Severity
Medium
Analysis Summary
A malicious Microsoft Word document has been reported that contains a link to harvest the victim’s personal email accounts login credentials.
A Rich Text Formatted (RTF) file was reported that contains six Microsoft Excel worksheets with embedded Visual Basic (VB) scripts. The scripts invoke PowerShell to download a payload on to the system.
Another file containing a 32-bit Windows .NET executable was reported. The file is designed to install a malicious 32- bit Windows executable. The executable is the payload identified as a variant of the FormBook malware. During analysis, the malicious executable injected itself into a list of Windows processes and collected victim’s data including: user keystrokes, clipboard data, screenshots, web browser passwords, and other applications.
Impact
Credential Theft
System Access
Information Disclosure
Malware Infection
Indicators of Compromise
| IP(s) / Hostname(s) | 178.159.36[.]107 107.187.95[.]198 192.64.115[.]93 203.170.80[.]250 206.188.192[.]179 81.27.85[.]17 94.136.40[.]51 |
| URLs | igyygyigus[.]com weddingofmyday[.]info 41230935[.]net becoolpickuptruckhub[.]live bonzaj[.]com brysoldstop[.]win corito78[.]party dailylondonfashion[.]com e-pennys[.]com jyoumon-farm[.]com lanpaizhilian[.]com mesayang[.]com pcshooot[.]win queensofthescene[.]com spainbythesea[.]uk t70ia[.]info topcars[.]guru zhuangshi[.]ink |
| Filename | ProformAdviseMarch19.doc Oswald Crescent-converted.docx Payment_TT_Copy-pdf.exe bin.exe |
| Email Address | Rena_564[@]hotmail[.]com |
| Malware Hash (MD5/SHA1/SH256) | 4aa1bb25d9858452194548825836db66 3fea120d39b1f0b63dc6a73d0ee2d197169fc765dd5b1eafc5658c6799d4b00f 854a864b0b0465c352a24ba09ec3b4c0f24684e9c4ad4f8900f605e4705cf74e 9fdc3857779c18f9802b39d7f3caf90b 4fcaff67dd797d6bc76d9a1202838542bf88789a7ef6e4ac5ec0ca5f1a5301e1 e6aa24cabafb1f66e2e874a1722acd13 d6646857d68f0fe855887571c65f3ae3d89e74a59ea3f77bf576943103a84eb0 e1c2d815112ade0e7ad765485f72b337 |
Remediation
- Block the threat indicators at their respective controls.

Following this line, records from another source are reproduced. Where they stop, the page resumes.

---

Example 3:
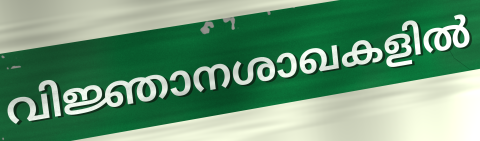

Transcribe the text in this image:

വിജ്ഞാനശാഖകളിൽ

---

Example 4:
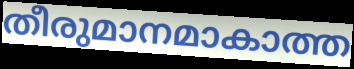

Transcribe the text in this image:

തീരുമാനമാകാത്ത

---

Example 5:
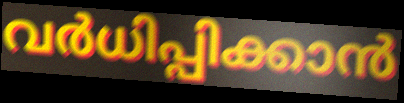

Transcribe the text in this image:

വർധിപ്പിക്കാൻ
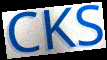
CKS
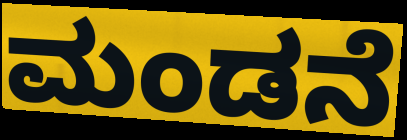
ಮಂಡನೆ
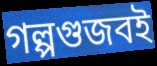
গল্পগুজবই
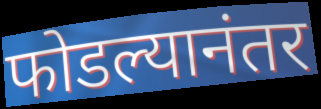
फोडल्यानंतर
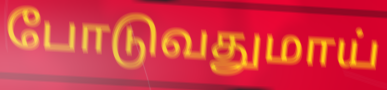
போடுவதுமாய்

- Maintain antivirus signatures and engines and keep them up-to-date.
- Keep operating system patches up-to-date.
- Disable File and Printer sharing services. If these services are required, use strong passwords or Active Directory authentication.

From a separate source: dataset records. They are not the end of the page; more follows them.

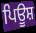
ਪਿਊਸ਼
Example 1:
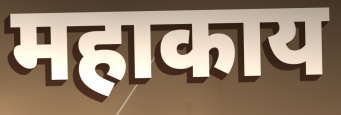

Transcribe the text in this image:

महाकाय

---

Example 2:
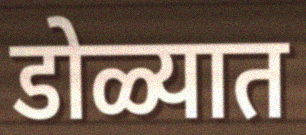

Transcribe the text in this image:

डोळ्यात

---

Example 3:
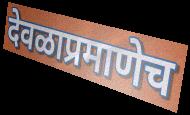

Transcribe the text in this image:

देवळाप्रमाणेच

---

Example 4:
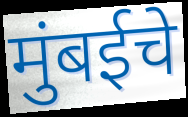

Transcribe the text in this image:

मुंबईचे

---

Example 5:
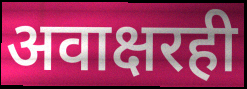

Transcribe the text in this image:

अवाक्षरही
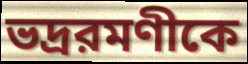
ভদ্ররমণীকে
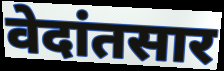
वेदांतसार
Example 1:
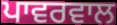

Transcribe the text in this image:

ਪਾਵਰਵਾਲ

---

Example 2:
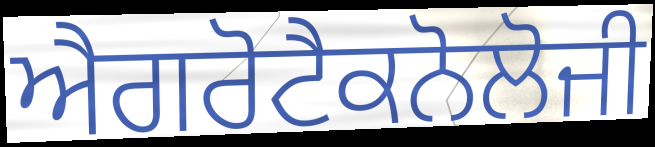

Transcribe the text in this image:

ਐਗਰੋਟੈਕਨੋਲੋਜੀ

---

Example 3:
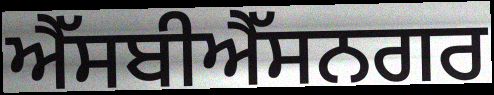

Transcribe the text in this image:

ਐੱਸਬੀਐੱਸਨਗਰ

- Restrict users’ ability (permissions) to install and run unwanted software applications. Do not add users to the local administrators group unless required.
- Enforce a strong password policy and implement regular password changes.
- Exercise caution when opening e-mail attachments even if the attachment is expected and the sender appears to be known.
- Scan for and remove suspicious e-mail attachments; ensure the scanned attachment is its “true file type” (i.e., the extension matches the file header).
- Scan all software downloaded from the Internet prior to executing.